── TEXTO DE ORIGEM

Então isso eu sempre digo pra eles [secretaria judicial] “A gente não vai mudar o mundo, mas a gente vai mudar o mundo de determinadas pessoas, em situações específicas, e isso é muito”, porque se você fizer disso uma soma, se tiverem outras pessoas fazendo isso, já pensou? Eu acho que é só assim que as coisas se modificam historicamente, se as pessoas começam a fazer aquele movimentozinho de água: mexe, vai fazendo uma ondinha, uma ondinha, daqui a pouco vem e mudou.

Um dos aspectos decisivos para a oposição entre impotência e potência individual é a compreensão da margem de autonomia da magistratura, do direito e do Poder Judiciário. Mesmo que eventualmente possam concordar com o diagnóstico anterior (o ciclo da impotência), ainda assim haveria um aspecto constitutivo da potencialidade individual muito importante: não considerar esse ciclo fechado e pré-determinado. Embora possam concordar com o diagnóstico, o afeto da impotência não está presente. A razão disso é a crença na possibilidade da magistratura, do direito e do Poder Judiciário, a partir de suas dinâmicas internas e com relativa autonomia, produzirem rupturas, mesmo que mínimas. Essa margem de autonomia deriva de compreensões, por um lado, acerca da natureza do direito e, por outro lado, das relações que os/as magistrados/as individualmente considerados/as podem estabelecer com ele. No primeiro caso, há duas compreensões predominantes sobre a natureza do direito: (a) Espaço; e (b) Substância.

────
── LINHAS DE DADOS

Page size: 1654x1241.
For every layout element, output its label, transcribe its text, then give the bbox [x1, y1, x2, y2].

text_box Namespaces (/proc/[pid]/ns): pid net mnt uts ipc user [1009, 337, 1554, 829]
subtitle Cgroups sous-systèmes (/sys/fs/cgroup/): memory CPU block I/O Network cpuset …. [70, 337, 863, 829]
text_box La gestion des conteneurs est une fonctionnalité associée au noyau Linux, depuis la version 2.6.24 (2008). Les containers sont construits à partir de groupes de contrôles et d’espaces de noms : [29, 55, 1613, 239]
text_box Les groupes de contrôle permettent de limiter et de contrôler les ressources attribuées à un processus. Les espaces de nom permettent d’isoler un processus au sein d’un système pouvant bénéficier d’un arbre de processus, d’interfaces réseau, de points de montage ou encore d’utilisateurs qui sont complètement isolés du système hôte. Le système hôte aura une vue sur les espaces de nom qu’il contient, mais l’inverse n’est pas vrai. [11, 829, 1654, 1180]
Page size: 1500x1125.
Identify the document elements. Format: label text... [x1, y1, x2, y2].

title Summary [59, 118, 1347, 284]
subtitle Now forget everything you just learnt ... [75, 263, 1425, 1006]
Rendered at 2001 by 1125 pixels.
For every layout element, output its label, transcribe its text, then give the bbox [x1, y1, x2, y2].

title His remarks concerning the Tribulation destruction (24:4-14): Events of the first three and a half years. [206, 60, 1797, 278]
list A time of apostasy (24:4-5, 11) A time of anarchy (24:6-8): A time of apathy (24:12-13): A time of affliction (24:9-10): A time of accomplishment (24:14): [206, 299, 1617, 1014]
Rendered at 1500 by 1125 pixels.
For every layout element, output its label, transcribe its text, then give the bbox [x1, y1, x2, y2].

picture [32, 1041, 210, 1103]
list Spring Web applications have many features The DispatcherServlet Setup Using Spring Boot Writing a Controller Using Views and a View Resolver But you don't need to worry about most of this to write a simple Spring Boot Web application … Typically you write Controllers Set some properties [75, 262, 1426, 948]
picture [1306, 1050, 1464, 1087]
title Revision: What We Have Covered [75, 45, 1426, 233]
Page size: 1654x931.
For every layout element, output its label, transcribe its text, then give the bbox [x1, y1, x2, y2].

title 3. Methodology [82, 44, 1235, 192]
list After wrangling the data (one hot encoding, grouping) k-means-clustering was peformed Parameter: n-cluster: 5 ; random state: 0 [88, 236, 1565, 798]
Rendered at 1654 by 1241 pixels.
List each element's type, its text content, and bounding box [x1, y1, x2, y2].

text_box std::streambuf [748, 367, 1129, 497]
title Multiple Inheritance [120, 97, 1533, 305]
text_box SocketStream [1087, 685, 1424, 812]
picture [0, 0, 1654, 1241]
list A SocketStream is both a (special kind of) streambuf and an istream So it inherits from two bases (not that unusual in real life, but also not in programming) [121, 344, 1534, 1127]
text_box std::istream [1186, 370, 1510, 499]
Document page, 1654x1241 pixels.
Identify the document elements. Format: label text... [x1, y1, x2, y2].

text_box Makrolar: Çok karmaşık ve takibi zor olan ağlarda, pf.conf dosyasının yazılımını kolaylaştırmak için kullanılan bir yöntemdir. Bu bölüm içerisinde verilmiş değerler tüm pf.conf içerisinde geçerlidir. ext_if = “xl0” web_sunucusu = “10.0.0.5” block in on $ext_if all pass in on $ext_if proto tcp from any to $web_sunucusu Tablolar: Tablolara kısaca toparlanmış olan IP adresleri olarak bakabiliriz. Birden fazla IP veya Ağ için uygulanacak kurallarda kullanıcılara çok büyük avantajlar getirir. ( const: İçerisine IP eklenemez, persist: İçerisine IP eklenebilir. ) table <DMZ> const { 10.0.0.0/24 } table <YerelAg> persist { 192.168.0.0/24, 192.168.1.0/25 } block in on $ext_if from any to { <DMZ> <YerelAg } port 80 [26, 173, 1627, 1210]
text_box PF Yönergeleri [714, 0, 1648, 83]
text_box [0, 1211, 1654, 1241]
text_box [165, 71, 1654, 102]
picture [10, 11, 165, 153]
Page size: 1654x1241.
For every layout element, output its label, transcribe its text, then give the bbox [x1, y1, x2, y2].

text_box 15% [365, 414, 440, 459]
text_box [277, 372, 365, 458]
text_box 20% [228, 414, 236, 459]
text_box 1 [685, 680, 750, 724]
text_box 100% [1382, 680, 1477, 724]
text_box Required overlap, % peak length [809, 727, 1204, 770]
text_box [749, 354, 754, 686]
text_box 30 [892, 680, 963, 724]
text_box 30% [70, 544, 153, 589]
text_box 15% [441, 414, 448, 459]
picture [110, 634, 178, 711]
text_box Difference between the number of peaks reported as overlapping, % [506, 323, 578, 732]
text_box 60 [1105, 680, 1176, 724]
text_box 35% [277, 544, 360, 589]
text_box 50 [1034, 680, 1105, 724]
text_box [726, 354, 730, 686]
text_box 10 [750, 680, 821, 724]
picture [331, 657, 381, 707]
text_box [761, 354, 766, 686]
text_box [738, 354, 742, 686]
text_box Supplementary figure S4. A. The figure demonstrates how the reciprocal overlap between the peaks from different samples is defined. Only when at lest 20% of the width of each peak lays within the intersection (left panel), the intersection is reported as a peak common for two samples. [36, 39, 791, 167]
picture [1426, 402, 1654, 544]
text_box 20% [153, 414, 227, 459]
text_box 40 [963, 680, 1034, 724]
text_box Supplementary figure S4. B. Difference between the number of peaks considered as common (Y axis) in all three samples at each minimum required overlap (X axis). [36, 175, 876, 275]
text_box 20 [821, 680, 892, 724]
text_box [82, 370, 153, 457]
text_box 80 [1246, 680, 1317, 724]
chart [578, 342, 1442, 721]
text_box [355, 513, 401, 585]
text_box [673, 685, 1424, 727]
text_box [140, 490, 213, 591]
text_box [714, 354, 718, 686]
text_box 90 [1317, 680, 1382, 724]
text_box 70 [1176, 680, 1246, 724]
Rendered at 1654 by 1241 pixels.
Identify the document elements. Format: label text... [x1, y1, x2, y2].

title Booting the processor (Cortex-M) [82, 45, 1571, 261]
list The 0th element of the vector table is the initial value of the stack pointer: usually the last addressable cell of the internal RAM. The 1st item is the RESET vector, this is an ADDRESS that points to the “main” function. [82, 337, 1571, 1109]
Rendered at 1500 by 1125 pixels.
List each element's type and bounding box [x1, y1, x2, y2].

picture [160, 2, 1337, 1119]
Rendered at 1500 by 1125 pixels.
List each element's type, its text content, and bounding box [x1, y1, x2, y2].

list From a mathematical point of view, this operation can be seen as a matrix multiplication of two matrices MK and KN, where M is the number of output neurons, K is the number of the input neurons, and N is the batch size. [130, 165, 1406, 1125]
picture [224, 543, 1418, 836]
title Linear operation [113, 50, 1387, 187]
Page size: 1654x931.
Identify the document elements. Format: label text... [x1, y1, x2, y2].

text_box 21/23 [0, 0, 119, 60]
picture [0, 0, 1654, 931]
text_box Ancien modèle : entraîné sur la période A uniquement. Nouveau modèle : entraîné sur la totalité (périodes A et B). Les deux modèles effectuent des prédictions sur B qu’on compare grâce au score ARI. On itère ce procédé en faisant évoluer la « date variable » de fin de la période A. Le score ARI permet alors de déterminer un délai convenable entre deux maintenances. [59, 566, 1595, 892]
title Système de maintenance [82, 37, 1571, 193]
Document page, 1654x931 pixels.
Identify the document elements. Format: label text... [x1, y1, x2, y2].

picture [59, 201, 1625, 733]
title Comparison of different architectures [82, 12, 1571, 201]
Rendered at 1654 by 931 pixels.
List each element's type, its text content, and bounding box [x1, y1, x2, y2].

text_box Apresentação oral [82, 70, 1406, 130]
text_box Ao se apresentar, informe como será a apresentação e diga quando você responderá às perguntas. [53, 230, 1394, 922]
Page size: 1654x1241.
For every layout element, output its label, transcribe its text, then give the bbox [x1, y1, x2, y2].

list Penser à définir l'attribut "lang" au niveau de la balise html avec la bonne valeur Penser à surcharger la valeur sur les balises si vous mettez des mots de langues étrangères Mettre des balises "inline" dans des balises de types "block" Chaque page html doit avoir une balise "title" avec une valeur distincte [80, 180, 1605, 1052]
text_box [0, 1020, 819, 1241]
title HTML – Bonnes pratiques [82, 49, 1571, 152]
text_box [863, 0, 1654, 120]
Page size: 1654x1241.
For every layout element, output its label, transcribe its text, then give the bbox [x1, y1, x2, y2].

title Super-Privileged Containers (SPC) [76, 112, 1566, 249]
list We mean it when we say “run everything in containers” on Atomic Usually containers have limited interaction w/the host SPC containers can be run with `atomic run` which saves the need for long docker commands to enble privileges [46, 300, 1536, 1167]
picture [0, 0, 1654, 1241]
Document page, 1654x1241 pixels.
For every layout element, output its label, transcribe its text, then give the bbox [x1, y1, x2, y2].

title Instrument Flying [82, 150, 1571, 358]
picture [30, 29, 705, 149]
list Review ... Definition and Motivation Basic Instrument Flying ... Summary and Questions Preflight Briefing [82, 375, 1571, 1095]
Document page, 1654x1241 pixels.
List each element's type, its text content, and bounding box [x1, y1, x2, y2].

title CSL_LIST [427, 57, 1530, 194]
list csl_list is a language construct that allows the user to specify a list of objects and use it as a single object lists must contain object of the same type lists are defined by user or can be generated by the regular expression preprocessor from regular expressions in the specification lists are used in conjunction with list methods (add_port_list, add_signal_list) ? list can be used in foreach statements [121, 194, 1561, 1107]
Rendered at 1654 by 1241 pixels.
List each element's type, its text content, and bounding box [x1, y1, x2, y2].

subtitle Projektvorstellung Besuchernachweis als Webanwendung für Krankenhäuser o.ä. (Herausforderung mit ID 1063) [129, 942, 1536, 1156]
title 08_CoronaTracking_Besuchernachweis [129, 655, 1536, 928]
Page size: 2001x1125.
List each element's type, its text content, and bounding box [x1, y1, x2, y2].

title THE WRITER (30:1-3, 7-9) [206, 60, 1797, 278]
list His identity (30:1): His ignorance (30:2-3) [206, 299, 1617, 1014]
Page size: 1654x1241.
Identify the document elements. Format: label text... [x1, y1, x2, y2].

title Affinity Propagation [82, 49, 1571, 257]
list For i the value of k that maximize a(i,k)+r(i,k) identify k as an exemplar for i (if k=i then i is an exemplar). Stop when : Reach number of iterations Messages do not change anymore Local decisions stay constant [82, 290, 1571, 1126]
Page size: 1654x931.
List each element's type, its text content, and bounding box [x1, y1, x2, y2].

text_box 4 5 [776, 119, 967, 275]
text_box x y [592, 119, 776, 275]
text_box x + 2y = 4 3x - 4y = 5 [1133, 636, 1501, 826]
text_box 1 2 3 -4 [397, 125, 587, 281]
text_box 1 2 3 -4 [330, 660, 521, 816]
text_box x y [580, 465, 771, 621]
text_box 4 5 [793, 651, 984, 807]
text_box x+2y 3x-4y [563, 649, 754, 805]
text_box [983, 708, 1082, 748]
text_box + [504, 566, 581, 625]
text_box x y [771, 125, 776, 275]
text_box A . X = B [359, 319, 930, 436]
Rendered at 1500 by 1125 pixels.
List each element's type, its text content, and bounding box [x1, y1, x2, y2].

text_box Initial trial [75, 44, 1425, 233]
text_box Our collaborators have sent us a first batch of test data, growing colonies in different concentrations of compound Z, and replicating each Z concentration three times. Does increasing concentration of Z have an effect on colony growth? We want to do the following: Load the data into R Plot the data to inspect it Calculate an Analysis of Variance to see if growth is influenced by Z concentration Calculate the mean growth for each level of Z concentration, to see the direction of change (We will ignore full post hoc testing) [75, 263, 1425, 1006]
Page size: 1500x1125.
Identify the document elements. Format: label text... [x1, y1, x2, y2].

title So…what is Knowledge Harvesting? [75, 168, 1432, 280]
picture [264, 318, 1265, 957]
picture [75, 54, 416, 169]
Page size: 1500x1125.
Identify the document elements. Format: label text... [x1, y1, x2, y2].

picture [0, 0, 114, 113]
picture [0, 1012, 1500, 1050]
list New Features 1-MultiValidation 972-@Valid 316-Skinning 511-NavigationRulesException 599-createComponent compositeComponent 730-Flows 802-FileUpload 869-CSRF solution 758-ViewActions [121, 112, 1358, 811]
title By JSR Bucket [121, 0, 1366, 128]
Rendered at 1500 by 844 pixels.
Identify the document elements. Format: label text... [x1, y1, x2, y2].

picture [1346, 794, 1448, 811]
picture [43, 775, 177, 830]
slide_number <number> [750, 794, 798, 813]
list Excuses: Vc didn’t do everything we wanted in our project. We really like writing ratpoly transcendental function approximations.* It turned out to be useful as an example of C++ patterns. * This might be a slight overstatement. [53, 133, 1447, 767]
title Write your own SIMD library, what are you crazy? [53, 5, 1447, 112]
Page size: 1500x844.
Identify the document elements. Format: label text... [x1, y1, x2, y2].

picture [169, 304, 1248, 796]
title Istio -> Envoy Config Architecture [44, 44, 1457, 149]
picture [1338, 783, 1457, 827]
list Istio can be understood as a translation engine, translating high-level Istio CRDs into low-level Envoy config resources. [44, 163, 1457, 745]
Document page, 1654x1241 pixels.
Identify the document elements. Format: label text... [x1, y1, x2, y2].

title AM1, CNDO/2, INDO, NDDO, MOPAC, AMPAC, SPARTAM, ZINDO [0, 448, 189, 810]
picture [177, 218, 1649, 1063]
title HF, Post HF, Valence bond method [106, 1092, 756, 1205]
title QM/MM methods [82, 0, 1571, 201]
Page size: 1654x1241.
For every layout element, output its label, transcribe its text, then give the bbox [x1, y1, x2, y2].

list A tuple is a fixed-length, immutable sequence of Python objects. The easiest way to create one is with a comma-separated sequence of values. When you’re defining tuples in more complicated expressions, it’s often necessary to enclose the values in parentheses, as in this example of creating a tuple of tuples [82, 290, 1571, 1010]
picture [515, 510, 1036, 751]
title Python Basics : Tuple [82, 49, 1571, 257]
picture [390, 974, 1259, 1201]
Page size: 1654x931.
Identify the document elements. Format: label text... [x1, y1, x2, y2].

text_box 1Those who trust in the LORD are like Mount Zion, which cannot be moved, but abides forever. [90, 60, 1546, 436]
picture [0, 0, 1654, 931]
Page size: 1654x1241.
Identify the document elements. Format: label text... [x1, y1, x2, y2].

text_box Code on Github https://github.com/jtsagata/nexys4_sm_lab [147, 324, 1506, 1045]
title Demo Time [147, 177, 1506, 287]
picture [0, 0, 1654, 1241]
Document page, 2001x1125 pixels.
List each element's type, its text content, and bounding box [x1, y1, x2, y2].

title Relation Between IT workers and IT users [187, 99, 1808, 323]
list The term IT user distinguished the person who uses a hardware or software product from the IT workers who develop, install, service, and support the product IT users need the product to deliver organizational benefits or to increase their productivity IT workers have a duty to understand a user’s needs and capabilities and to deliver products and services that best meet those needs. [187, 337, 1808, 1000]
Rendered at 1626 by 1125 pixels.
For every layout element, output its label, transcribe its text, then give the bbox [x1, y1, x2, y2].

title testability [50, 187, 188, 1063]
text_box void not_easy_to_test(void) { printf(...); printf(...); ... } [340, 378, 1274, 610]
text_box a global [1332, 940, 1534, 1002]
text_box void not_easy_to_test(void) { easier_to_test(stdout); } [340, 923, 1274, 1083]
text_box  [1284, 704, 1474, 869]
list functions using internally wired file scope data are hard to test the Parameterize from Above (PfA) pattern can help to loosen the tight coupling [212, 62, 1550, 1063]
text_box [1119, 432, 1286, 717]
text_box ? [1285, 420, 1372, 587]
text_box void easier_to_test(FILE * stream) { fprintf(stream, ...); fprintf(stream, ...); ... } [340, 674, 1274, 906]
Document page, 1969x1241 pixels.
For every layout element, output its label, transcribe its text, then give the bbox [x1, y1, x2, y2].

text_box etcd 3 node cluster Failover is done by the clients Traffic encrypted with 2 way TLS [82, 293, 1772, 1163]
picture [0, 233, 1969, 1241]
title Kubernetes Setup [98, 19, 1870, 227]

────

◆ TAREFA 1: No texto sobre a magistratura, copie tudo desde "Então isso eu" até "vem e mudou.", trocando "ondinha" por "marolinha".
◆ TAREFA 2: Escreva a continuação do texto sobre a autonomia da magistratura a partir da última frase.

◆ RESPOSTA 1:
Então isso eu sempre digo pra eles [secretaria judicial] “A gente não vai mudar o mundo, mas a gente vai mudar o mundo de determinadas pessoas, em situações específicas, e isso é muito”, porque se você fizer disso uma soma, se tiverem outras pessoas fazendo isso, já pensou? Eu acho que é só assim que as coisas se modificam historicamente, se as pessoas começam a fazer aquele movimentozinho de água: mexe, vai fazendo uma marolinha, uma marolinha, daqui a pouco vem e mudou.

◆ RESPOSTA 2:
Quando o direito é compreendido como um Espaço – como um campo de batalhas –, é reconhecido que ali se dão conflitos e disputas em torno de resultados possíveis e até certo ponto imprevisíveis – ainda que a probabilidade de sucesso dos dissidentes seja muito menor.

Eu sempre digo, o juiz não vai fazer a revolução, mas eu não vou mandar desocupar o MST, uma ocupação do MST. Casualmente ...[relato sobre o processo]...3 eu mandei deixar. Isso não é revolução, não melhorou nada pro MST, a juíza não chegou a mudar de posição, o Judiciário continua decidindo pela capa [...] Mas aí é aquilo, deu uma bronca, deu uma discussão, aí dei umas entrevistas. Então volta para aquela coisa, é luta.

Por se tratar de um espaço, dependendo da posição que cada um dos agentes ocupe nesse campo, os resultados podem ser distintos, favorecendo ou desfavorecendo determinadas visões de mundo.

Pode ser uma convicção que vai se formando, então o jurista sabe procurar no sistema e tal, aquela palavra, aquele jeito, aquela expressão, onde ele vai se centrar para dizer o que ele acha sobre determinado fato. [...]. Hoje fica bem claro isso, ele cita a Constituição, eu cito a Constituição. Ficou claro, né? A Constituição tanto lava a roupa como suja a roupa.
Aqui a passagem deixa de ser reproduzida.